1998年5月1日の東京ドーム大会では、得意技であり代表的なパフォーマンス「拝み渡り」をジャイアント馬場相手に敢行した。その後の継続参戦中には、馬場や三沢、小橋らとタッグを結成したこともあった。小橋が初めてバーニングハンマーを三沢相手に繰り出した試合で、小橋のタッグパートナーを務めたのは新崎であった。10月11日の愛知県体育館大会に於いて、三沢との初のシングル対戦。翌1999年には、他団体所属選手でありながら、第19回チャンピオン・カーニバルにフル参戦を果たした。

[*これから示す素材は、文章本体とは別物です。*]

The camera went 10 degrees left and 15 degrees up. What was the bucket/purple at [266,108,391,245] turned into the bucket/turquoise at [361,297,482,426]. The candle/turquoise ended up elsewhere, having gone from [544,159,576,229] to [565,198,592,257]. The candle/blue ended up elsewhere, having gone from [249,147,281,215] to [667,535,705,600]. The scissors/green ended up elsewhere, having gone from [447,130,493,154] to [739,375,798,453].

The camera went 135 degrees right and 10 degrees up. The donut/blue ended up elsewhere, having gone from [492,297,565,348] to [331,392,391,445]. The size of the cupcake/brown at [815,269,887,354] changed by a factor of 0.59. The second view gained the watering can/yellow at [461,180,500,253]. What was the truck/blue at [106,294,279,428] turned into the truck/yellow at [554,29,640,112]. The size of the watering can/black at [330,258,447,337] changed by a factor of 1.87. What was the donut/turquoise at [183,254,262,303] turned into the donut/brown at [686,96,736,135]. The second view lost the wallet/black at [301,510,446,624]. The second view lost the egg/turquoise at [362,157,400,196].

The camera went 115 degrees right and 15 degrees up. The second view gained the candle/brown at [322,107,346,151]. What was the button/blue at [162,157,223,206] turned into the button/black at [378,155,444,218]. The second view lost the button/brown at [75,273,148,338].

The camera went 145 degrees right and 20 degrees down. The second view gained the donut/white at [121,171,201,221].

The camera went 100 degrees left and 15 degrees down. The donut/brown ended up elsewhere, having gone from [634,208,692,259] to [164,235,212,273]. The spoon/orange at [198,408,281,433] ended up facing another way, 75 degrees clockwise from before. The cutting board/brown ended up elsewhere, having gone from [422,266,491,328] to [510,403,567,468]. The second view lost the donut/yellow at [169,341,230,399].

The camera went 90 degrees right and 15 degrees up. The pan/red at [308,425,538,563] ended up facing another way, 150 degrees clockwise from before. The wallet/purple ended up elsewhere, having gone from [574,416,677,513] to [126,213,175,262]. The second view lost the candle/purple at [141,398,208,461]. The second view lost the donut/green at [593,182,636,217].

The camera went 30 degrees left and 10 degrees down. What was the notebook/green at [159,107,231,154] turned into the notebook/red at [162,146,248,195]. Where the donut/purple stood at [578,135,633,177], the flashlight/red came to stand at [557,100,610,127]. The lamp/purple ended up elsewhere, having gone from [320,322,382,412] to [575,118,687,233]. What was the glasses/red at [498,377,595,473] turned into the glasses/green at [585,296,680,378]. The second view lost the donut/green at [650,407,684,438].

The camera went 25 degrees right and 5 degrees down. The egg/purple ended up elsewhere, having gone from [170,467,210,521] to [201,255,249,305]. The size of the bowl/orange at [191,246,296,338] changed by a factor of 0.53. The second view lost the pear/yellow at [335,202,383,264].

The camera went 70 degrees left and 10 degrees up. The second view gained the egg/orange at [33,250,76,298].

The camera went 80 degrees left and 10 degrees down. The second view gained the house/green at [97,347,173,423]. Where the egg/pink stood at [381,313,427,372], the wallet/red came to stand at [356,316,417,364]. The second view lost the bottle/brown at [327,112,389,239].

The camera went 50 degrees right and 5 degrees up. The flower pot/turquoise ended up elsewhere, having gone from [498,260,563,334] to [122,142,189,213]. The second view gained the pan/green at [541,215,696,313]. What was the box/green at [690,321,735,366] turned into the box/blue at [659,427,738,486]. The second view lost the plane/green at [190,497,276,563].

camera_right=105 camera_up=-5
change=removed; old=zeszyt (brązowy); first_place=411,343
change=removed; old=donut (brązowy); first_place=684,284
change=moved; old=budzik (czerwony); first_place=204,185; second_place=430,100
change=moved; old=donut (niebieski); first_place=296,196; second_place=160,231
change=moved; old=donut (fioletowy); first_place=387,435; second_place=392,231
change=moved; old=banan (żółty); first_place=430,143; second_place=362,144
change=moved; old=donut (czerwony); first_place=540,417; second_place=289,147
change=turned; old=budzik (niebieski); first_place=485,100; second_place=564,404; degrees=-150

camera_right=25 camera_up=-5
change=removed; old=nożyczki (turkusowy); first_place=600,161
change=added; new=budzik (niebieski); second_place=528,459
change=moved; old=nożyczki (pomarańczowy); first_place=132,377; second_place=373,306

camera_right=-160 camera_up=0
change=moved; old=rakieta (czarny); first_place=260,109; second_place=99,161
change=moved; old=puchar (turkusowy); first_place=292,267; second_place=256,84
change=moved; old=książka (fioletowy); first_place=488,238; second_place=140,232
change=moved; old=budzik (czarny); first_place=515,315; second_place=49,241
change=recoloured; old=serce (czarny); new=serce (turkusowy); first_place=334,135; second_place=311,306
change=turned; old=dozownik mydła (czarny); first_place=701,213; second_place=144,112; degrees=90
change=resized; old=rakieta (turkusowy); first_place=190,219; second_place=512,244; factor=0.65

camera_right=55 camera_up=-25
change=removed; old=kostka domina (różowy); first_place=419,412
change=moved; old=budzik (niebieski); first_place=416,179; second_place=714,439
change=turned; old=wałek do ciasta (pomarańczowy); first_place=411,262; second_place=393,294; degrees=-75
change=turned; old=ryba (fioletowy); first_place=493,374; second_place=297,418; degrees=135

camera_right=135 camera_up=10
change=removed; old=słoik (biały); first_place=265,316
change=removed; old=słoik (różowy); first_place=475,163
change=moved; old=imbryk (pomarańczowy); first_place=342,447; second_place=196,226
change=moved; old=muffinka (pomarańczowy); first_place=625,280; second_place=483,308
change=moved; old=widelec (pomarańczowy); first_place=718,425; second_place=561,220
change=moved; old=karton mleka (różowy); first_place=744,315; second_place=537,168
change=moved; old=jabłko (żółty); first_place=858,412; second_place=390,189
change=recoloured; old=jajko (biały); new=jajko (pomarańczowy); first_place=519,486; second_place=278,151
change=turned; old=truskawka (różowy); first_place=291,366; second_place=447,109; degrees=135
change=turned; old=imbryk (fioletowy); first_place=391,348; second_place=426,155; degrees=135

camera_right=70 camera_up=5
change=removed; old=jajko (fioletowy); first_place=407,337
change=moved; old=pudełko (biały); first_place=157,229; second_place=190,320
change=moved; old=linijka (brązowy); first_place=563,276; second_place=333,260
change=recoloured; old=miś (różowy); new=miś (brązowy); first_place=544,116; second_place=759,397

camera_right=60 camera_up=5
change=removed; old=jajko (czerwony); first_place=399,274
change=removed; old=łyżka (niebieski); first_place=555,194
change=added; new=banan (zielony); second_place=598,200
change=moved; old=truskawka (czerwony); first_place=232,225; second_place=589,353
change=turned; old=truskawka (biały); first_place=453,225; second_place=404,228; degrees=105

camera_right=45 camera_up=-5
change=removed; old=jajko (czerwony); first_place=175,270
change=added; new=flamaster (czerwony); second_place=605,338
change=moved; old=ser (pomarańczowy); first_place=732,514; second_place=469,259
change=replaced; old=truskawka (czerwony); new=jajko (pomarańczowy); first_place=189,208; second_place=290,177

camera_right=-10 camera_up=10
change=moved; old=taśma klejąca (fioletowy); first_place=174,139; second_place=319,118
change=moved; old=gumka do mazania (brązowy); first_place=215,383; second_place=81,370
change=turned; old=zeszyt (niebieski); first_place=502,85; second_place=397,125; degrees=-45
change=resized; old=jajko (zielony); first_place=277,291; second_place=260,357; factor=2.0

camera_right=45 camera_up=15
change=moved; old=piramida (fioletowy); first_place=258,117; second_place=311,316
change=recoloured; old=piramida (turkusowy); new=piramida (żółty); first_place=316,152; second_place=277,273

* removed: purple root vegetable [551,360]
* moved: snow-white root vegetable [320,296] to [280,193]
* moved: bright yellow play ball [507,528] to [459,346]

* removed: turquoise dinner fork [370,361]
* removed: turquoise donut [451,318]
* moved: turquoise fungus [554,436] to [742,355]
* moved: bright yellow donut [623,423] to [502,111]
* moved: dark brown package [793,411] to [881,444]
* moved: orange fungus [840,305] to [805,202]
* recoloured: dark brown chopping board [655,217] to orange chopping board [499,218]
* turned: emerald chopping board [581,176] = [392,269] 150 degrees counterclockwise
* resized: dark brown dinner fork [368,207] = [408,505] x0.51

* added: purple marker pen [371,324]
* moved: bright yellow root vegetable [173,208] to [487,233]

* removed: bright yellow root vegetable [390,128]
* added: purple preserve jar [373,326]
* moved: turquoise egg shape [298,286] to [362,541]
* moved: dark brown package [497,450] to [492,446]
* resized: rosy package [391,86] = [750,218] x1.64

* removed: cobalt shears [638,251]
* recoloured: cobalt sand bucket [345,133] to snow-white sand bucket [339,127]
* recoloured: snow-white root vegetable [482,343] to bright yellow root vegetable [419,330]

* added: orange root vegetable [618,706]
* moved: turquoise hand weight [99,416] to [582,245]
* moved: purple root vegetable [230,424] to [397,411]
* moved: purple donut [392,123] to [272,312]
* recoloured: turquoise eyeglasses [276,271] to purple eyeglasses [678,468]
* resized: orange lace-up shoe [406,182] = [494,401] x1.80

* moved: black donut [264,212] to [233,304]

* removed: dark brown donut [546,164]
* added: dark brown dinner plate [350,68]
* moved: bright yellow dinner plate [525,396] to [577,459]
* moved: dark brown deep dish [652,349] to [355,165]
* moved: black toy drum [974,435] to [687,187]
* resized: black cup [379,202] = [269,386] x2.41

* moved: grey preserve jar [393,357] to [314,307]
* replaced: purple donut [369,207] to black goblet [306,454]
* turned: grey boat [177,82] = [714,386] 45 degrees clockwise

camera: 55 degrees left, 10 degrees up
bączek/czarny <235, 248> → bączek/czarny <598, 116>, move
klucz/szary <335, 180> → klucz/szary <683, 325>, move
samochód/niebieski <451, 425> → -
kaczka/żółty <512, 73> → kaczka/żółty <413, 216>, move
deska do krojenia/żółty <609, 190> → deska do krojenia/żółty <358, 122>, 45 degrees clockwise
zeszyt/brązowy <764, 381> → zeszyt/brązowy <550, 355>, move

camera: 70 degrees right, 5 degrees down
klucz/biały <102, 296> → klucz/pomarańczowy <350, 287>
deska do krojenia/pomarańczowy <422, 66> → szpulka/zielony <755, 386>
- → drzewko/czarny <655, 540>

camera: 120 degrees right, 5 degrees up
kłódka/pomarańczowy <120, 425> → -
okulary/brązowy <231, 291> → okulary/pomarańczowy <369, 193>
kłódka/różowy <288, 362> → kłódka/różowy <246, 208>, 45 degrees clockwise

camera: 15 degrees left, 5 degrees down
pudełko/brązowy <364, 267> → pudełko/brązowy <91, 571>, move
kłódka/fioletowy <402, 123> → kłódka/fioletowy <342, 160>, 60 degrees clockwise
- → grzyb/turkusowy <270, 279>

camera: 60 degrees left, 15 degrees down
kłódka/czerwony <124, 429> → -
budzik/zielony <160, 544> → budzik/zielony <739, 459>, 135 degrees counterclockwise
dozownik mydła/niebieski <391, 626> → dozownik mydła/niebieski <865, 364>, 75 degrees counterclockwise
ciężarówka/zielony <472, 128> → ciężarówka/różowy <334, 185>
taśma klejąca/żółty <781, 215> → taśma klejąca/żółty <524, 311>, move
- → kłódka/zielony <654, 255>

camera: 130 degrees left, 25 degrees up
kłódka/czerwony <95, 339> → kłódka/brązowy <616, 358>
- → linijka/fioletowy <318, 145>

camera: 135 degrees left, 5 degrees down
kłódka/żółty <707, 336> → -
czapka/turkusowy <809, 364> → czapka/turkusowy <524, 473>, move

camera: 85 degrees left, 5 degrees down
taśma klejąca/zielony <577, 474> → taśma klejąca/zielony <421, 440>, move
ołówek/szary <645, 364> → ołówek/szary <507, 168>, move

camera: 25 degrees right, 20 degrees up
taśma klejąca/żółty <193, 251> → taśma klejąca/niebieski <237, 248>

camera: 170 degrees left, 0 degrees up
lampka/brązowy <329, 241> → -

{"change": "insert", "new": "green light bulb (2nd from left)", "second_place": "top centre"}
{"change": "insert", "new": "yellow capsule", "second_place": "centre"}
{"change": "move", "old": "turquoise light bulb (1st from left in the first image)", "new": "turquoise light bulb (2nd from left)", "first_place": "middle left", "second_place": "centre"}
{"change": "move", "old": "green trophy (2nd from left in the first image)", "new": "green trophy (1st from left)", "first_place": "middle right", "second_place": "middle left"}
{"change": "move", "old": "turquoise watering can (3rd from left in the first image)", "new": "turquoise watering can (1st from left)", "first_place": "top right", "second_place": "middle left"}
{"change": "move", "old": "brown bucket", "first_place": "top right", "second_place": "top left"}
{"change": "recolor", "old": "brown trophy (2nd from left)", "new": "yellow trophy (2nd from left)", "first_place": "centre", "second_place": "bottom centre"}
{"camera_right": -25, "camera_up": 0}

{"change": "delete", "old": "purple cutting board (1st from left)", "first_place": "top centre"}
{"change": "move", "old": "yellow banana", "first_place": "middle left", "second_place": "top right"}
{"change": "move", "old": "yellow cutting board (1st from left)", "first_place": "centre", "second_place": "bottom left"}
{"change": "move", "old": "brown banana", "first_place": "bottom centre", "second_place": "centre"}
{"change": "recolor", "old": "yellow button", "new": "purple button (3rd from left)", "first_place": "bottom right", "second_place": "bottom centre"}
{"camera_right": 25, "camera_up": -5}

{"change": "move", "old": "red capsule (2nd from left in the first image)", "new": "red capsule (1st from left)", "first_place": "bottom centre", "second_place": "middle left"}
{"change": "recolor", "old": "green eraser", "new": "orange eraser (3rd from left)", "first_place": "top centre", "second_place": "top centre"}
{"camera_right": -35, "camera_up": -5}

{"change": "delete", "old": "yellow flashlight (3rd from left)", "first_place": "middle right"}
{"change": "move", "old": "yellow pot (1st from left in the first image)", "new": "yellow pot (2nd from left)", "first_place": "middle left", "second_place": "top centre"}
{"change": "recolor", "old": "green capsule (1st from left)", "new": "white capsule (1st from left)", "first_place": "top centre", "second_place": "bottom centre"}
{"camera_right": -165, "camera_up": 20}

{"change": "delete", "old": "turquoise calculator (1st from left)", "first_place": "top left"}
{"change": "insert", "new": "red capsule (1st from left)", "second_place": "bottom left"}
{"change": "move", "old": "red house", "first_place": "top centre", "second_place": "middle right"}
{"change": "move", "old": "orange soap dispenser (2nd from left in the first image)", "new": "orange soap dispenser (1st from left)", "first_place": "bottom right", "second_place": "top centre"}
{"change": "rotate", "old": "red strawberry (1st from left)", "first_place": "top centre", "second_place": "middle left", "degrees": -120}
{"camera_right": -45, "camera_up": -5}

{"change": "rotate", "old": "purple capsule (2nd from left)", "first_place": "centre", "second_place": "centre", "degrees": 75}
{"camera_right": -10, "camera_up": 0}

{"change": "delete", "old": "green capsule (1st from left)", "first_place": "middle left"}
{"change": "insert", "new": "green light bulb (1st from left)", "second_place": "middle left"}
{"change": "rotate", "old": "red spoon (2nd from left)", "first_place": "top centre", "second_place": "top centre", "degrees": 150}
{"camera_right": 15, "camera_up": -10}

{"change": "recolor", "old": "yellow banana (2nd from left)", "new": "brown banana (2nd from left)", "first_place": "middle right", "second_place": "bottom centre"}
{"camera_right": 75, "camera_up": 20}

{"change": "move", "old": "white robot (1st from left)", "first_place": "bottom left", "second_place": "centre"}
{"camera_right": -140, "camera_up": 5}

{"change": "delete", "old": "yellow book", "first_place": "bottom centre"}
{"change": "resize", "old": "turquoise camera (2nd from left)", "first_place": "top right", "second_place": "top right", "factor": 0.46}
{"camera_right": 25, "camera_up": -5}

その中で、小橋や秋山、田上明、更にはスタン・ハンセン、ベイダー、ゲーリー・オブライト、ジョニー・エースといった全日本の主力外国人選手ともシングルマッチで対戦し、大森隆男から勝利を上げている。この全日本プロレス継続参戦を経て、三沢や小橋、川田利明らとの親交が芽生え、これは三沢がプロレスリング・ノア旗揚げ後も継続した。2009年に三沢は他界したが、密葬には他団体所属ながらハヤブサとともに参列した。
2000年6月、全日本プロレスが分裂騒動に見舞われると、選手の大量離脱によって人員が手薄になった7月シリーズに緊急参加し、7月23日の日本武道館大会ではセミファイナルでスティーブ・ウィリアムスと対戦した[14]。
2001年2月18日には白覆面の姿で新日本プロレスの武藤敬司対村上一成戦の最中に登場。武藤が勝利した後リングインし、武藤やセコンドの太陽ケアと握手した後マスクを取り正体を明かし、以降BATTの一員として武藤らと共闘していった。また、武藤扮する黒使無双とは白使としてタッグを組み、拝み渡りを同時に披露するなどのパフォーマンスを見せた。
2003年6月、みちのくプロレス社長で創設者のザ・グレート・サスケの後を引き継ぎ、社長に就任(サスケは代表権のない取締役会長に就任)。このときみちプロは人気選手の離脱による観客減少に苦しんでいたが、フリー選手中心の試合編成を見直し、サスケ、人生などのみちプロ所属選手に遮那王やロス・サルセロス・ハポネセスなどの闘龍門X出身の若手を加えた若返り策を採用。
2006年からは、みちのくプロレス女子プロレス部であるセンダイガールズプロレスリングを旗揚げ。
2009年8月31日、株式会社みちのくプロレスの代表取締役社長にサスケが復帰することとなり、新崎はコミッショナーに就任。センダイガールズ代表職、みちのくエンタテイメント社長職(センダイガールズ運営)は変わらず。新事業開拓にも注力している。
2010年3月9日、仙台市泉区にて、自身のプロデュースによる徳島ラーメン専門店「徳島ラーメン人生」を開店。さらには国分町に肉汁うどんとカレーうどんの店「まるじん」を、多賀城市には肉汁つけうどんの店「人生」もオープンさせた。
2011年7月、センダイガールズ代表職を退任(後任は選手代表の里村明衣子)。試合会場にはよく登場する。
2013年3月3日、故郷徳島でデビュー20周年記念大会を開催。6月30日、第二の故郷仙台でデビュー20周年記念大会を行った。
2015年、センダイガールズのタイトル創設に合わせてコミッショナー就任。
2019年2月19日、『ジャイアント馬場没後20年追善興行』第6試合に出場[15]。
自身のキャラクターを活かした独創的なオリジナル技を数多く考案して既存の技もネーミングを含めた新崎なりのアレンジを加えているものが多い。ヘビー級選手ながら、その身体能力で華麗な飛び技もこなすテクニックを併せ持つ。また、受け身の巧さも非常に評価が高い。